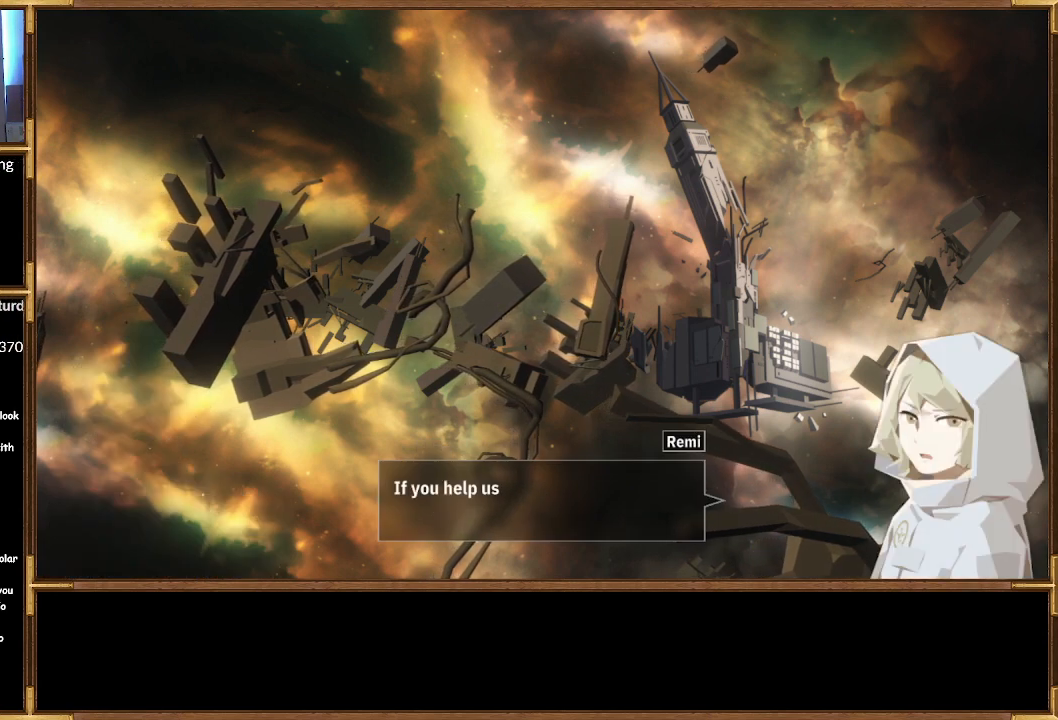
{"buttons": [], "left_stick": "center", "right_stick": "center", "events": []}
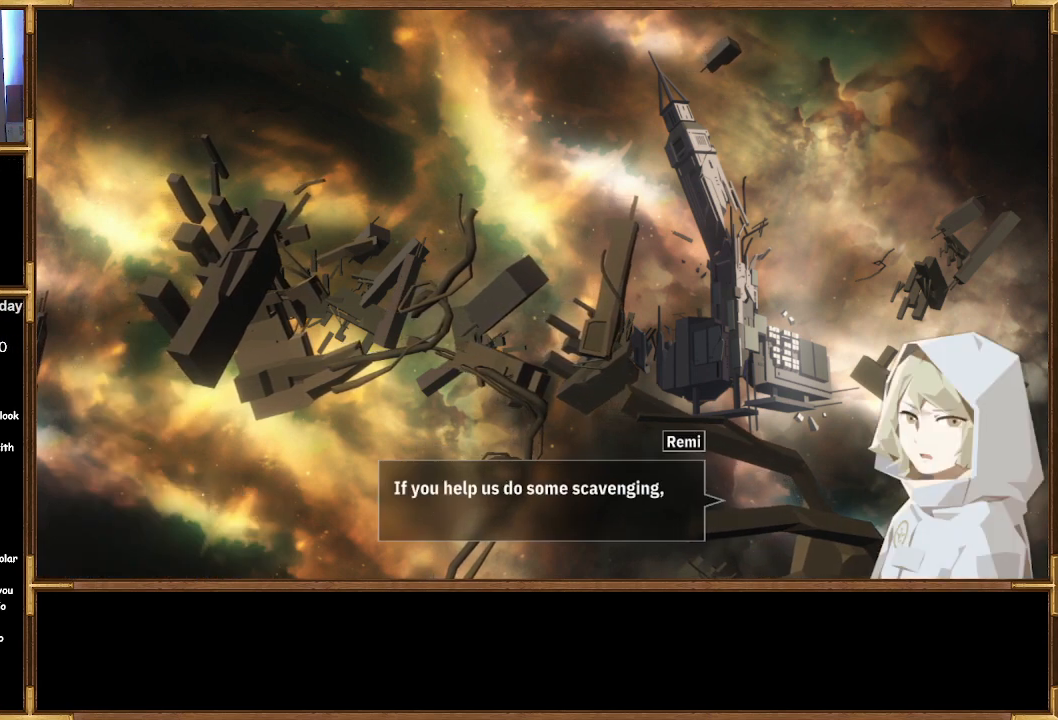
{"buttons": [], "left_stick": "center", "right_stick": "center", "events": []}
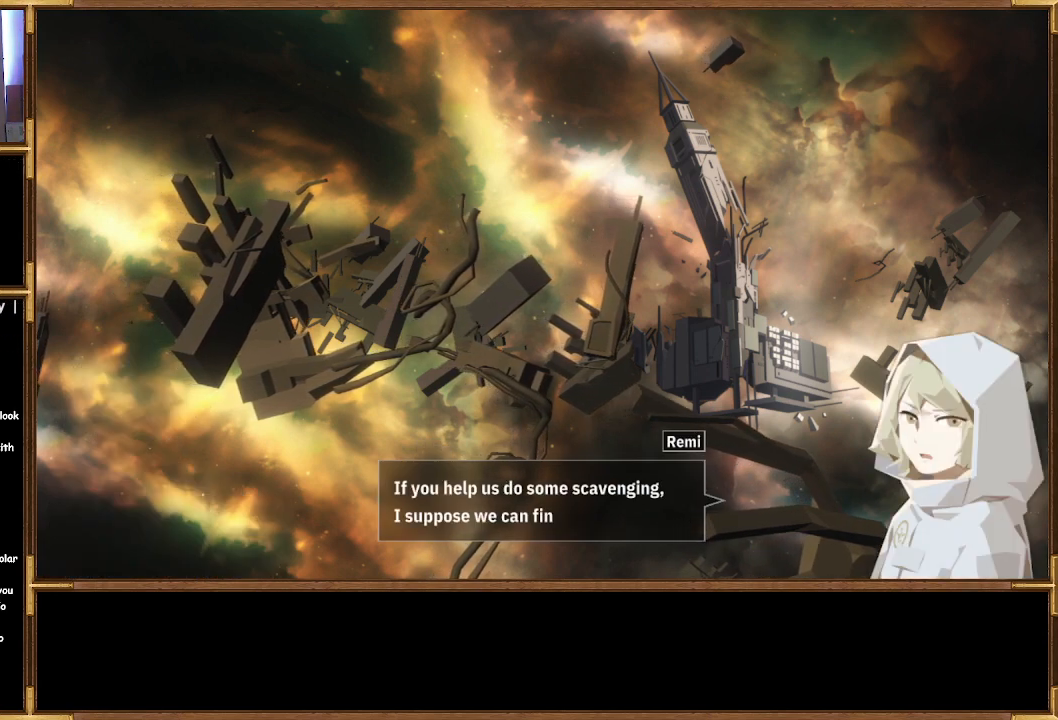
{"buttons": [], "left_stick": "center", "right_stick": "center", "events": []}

+===+

TASK DETAILS
Nothing but the pictures is to be left out; repeat the data exactly.

OUTPUT OF THE TASK
{"buttons": [], "left_stick": "center", "right_stick": "center", "events": []}
{"buttons": [], "left_stick": "center", "right_stick": "center", "events": []}
{"buttons": [], "left_stick": "center", "right_stick": "center", "events": []}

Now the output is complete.